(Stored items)
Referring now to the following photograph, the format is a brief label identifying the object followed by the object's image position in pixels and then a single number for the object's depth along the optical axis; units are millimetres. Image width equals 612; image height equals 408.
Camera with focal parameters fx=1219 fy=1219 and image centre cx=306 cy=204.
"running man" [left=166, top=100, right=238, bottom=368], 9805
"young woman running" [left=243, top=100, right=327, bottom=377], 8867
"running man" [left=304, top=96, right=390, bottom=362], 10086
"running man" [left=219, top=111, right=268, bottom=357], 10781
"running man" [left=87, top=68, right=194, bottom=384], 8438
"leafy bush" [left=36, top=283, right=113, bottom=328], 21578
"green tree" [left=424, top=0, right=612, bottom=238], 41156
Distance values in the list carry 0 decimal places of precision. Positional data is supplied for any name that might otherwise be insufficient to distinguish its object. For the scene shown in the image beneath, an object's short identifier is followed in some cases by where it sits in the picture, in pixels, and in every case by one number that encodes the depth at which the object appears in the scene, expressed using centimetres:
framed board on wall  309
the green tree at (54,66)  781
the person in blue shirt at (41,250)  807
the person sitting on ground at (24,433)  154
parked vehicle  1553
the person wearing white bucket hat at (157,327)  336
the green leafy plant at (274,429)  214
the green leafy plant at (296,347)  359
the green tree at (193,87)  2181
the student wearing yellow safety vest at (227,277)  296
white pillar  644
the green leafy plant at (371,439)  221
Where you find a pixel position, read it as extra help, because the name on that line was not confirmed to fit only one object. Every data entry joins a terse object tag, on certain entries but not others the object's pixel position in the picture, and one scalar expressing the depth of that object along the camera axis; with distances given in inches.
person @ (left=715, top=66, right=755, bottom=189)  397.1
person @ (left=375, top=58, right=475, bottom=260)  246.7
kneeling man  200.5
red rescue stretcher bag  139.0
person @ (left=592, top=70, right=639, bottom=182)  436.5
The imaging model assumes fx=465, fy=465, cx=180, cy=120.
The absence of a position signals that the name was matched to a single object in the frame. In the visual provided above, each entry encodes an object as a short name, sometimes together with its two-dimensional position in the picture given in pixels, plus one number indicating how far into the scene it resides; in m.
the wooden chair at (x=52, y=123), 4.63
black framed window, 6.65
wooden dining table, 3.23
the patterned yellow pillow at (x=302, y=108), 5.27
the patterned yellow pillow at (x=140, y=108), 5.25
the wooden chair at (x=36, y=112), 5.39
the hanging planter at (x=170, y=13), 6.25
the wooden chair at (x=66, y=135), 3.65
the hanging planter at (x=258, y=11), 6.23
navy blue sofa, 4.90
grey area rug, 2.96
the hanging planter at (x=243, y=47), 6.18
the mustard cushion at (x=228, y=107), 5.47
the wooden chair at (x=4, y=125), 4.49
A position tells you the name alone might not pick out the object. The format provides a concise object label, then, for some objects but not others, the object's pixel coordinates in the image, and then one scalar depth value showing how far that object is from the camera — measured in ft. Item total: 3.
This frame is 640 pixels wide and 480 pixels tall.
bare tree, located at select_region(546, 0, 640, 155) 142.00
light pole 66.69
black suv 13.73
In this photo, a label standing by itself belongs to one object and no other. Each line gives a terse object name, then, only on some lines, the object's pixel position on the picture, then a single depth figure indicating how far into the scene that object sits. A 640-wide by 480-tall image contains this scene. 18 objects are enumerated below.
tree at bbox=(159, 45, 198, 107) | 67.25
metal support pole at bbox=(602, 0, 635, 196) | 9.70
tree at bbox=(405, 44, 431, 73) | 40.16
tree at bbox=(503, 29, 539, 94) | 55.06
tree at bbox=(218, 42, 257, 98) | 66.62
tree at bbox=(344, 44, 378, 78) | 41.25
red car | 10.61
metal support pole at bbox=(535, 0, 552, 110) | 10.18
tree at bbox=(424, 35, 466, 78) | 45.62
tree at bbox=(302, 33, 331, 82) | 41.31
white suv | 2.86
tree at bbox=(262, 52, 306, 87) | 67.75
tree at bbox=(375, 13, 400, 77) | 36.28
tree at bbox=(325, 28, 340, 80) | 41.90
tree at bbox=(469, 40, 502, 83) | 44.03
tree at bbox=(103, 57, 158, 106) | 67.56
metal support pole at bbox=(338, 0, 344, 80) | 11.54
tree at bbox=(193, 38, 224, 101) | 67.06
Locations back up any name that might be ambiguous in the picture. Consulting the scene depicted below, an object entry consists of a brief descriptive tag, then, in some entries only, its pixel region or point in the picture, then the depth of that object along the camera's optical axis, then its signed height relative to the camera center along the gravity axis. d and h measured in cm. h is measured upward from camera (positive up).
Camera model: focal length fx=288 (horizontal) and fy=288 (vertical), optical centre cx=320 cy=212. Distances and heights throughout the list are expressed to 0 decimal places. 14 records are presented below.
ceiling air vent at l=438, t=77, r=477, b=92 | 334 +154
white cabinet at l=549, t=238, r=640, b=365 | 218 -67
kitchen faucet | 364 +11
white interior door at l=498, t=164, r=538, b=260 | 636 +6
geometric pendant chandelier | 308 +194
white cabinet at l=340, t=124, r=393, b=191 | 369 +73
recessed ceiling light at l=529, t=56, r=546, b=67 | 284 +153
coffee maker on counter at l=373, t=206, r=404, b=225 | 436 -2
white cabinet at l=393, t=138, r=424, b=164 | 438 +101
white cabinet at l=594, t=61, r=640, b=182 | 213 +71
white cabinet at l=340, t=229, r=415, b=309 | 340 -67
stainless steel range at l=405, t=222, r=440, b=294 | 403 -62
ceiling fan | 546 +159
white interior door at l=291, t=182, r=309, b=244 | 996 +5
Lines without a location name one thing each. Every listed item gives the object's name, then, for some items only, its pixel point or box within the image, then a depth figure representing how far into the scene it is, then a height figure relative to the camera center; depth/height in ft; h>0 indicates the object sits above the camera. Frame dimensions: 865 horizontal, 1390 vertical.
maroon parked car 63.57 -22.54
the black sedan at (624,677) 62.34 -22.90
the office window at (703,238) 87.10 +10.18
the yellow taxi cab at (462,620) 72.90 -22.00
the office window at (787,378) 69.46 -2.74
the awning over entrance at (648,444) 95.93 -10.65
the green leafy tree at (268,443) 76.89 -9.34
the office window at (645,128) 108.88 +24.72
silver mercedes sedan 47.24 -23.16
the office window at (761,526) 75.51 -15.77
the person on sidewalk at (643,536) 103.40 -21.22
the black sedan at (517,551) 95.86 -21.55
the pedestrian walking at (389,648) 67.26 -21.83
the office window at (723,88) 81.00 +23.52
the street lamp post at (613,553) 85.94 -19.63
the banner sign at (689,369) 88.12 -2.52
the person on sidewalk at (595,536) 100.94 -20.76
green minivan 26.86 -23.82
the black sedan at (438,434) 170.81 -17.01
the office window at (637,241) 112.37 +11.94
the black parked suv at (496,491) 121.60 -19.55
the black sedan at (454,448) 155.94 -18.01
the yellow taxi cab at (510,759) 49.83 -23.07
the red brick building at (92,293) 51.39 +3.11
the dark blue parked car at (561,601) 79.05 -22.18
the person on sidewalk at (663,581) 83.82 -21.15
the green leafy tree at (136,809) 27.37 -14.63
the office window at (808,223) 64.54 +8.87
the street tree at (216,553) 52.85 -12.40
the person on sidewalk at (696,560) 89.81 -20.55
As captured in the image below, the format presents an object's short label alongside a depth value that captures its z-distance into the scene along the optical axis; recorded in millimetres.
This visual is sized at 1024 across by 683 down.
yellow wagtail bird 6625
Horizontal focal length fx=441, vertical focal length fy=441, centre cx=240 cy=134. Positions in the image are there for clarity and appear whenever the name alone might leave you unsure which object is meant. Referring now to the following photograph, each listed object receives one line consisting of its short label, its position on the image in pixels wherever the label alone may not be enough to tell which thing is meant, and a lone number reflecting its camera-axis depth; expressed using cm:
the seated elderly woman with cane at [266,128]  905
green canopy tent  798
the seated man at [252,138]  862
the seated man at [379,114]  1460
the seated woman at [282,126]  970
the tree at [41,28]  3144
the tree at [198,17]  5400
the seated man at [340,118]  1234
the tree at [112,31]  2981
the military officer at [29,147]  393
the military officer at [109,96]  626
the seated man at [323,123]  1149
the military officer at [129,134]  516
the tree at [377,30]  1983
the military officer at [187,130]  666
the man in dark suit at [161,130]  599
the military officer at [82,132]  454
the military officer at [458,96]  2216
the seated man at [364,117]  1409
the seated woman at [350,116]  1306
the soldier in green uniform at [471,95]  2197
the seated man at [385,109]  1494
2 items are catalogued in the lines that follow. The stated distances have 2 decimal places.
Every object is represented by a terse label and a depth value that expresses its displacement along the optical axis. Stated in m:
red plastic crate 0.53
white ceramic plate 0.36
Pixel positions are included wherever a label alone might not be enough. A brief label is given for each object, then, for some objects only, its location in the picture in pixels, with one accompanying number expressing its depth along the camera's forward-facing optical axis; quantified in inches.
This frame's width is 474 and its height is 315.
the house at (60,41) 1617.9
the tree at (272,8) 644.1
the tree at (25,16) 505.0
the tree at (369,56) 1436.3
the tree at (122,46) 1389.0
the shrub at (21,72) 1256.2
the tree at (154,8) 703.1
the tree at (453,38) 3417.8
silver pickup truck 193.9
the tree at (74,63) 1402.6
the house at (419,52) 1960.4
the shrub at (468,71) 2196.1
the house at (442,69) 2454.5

> [EXERCISE]: In the records above, find the line with "red car | 10.61"; write out exactly that line and each one after it, stopping after the line with "tree at bbox=(193, 38, 224, 101) | 67.06".

> [RESPONSE TO THIS TASK]:
red car | 10.61
metal support pole at bbox=(535, 0, 552, 110) | 10.18
tree at bbox=(424, 35, 466, 78) | 45.62
tree at bbox=(302, 33, 331, 82) | 41.31
white suv | 2.86
tree at bbox=(262, 52, 306, 87) | 67.75
tree at bbox=(375, 13, 400, 77) | 36.28
tree at bbox=(325, 28, 340, 80) | 41.90
tree at bbox=(469, 40, 502, 83) | 44.03
tree at bbox=(103, 57, 158, 106) | 67.56
metal support pole at bbox=(338, 0, 344, 80) | 11.54
tree at bbox=(193, 38, 224, 101) | 67.06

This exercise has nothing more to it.